I wandered over to the Greeks’ evening activity last night under the pretense of helping set up. In reality? I just wanted a sneak peek.

My son is in Delta, and we have an unspoken agreement to give each other plenty of space. It’s his last summer as a camper and my first year back on upper staff in 14 years. I want him to have this time with his friends, without Mom popping up every five minutes.

But this activity sounded too good to miss.

The counselors had created a version of karaoke roulette. They chose both the groups and the songs, then hit play. No planning. No rehearsing. No strategic friend-picking. No time to worry.

And if you’ve ever spent time with 15- and 16-year-olds, you know that’s a pretty remarkable thing.

This is the age where almost everything feels like it carries enormous weight. How do I look? Do I sound terrible? What if I don’t know the words? What if I’m with people I don’t usually hang out with? What if I embarrass myself?

The “what ifs” can be endless.

Except…they weren’t.

Within seconds, campers who probably would have sworn they’d never sing in front of a crowd were belting out everything from Motown to Frozen to The Backstreet Boys.
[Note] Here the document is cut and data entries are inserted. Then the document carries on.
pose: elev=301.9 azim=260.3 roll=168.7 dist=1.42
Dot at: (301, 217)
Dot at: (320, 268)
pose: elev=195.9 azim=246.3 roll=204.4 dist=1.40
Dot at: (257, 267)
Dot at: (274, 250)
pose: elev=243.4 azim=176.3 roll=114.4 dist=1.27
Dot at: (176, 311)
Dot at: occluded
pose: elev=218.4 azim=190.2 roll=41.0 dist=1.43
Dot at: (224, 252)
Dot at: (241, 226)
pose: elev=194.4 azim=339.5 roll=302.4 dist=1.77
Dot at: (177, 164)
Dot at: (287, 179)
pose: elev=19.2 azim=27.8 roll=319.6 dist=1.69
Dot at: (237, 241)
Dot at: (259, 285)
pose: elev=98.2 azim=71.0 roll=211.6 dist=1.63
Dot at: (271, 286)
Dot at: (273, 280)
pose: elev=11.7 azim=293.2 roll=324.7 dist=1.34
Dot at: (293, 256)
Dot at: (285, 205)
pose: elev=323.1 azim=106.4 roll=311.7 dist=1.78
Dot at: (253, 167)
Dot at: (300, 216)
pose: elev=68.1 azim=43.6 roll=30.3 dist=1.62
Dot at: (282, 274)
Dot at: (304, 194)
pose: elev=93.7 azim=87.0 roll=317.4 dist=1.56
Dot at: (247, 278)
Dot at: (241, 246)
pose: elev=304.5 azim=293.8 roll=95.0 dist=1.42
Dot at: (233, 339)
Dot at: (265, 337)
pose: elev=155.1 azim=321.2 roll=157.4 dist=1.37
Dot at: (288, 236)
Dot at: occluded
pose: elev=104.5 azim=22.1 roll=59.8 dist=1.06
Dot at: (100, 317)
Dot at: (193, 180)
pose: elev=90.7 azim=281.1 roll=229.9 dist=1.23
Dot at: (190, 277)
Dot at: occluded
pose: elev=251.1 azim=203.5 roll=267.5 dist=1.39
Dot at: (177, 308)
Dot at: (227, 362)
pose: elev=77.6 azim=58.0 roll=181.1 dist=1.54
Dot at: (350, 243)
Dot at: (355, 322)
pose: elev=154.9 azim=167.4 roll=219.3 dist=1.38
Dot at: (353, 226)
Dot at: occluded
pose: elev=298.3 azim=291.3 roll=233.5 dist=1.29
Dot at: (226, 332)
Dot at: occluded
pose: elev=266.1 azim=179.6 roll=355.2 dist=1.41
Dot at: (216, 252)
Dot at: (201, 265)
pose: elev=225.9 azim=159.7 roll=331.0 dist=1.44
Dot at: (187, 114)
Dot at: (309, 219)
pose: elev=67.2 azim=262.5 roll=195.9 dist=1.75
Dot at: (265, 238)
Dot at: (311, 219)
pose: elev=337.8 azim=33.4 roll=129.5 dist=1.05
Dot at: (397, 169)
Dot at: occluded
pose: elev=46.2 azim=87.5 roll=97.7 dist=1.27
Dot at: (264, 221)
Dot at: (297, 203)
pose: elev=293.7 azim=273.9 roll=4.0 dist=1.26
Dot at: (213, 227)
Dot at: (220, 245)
They performed with people outside their usual circles. They laughed when they forgot, or didn’t know, the words. They made up choreography on the spot. The audience cheered just as loudly for the off-key performances as they did for the surprisingly talented ones and sang along to each and every song.

Nobody was trying to be cool.

Nobody was standing on the sidelines judging.

Nobody cared.

Or maybe a better way to put it is this: nobody had to care.

That’s one of the greatest gifts of camp.

The self-consciousness that can define so much of the school year quietly fades away here. The pressure to curate every moment, to worry about how you’re perceived, to wonder if you’re fitting in… it loosens its grip.

Camp gives kids permission to be loud. To be goofy. To take risks. To sing songs they don’t know with people they might not normally choose. To laugh at themselves. To cheer wildly for everyone else.

For an hour, they weren’t teenagers trying to protect their image.

They were just kids.

Watching from the back of the room, I realized that’s what I was really there to see. Not the activity itself, but the freedom it created.

It’s easy to think camp is about the big events, the traditions, or the schedule.

But sometimes, the magic is simply watching a room full of teenagers forget to be self-conscious.

And for a little while, that’s exactly what happened.

We’re heading to the Iron Pigs game this evening. Aw Shucks Corn, here we come!